There are no major changes in the visual design department, so you're unlikely to be upset by changes to the way iOS 9 looks compared with iOS 8. When iOS 7 launched two years ago, many users were horrified by the radical graphical redesign, which took a while to get used to and still annoys a minority of iPhone and iPad owners. That year we advised people to spend time with borrowed iOS 7 devices if they could, and see if they got used to the look of the OS after a week or two - generally interface changes feel earth-shattering at the time, then before you know it you can't remember how it used to look.

But in this case, as we say, there's no significant visual rethink. iOS 9 looks very much like iOS 8, which in turn looked very much like iOS 7.

Other than that, we don't expect there to be any major worries for those expecting an update.

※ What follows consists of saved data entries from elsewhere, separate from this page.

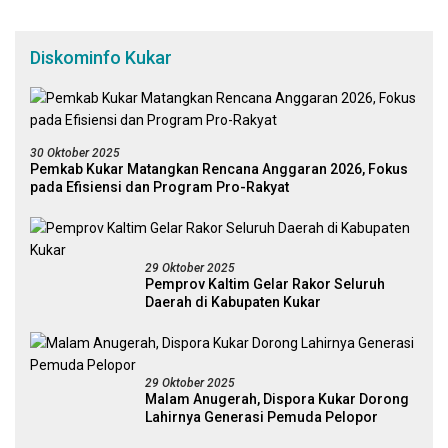
Diskominfo Kukar
30 Oktober 2025
Pemkab Kukar Matangkan Rencana Anggaran 2026, Fokus
pada Efisiensi dan Program Pro-Rakyat
29 Oktober 2025
Pemprov Kaltim Gelar Rakor Seluruh
Daerah di Kabupaten Kukar
29 Oktober 2025
Malam Anugerah, Dispora Kukar Dorong
Lahirnya Generasi Pemuda Pelopor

Should you update to iOS 9? The pros

Of course, the pros are that you're getting a new operating system that comes with loads of new features. You can find out about the new features in iOS 9 in more detail in our iOS 9 review, but below is an outline of what you'll be getting.

New features: An exciting new 'Proactive' Siri-activated personal assistant, rather like Google Now; public-transport directions (and other new features) in an improved Maps app; new and improved Multitasking (which is split screen on iPad Air 2), a new News app, an overhauled Notes app.

Design tweaks: As we said, the design changes aren't earth-shattering, but the designers have smoothed a few things over. They keyboard has been slightly redesigned and improved, for example, and some of the visuals are very slighty different to make them easier on the eye.

Fixes, tweaks and stability stuff: Boring but useful, particularly the battery life enhancements that should mean an hour extra power and a new low power mode to extend battery even further.

Future-proofing your device: This will become important in the future. Generally app developers try to make their stuff work with a wide variety of devices, but there will always be a limit. Check your favourite app on the App Store, and under Information you'll see something like 'Requires iOS 6.0 or later'. In a few years apps will start to say things like 'Requires iOS 9.0 or later'.

Should you update to iOS 9? Conclusion

If your iPad or iPhone is up to it (and really up to it - not just officially rated as iOS 9-compatible), you should probably update. Even if you don't care about the new features, the boring stuff - such as bug fixes and compatibility with new apps - is important.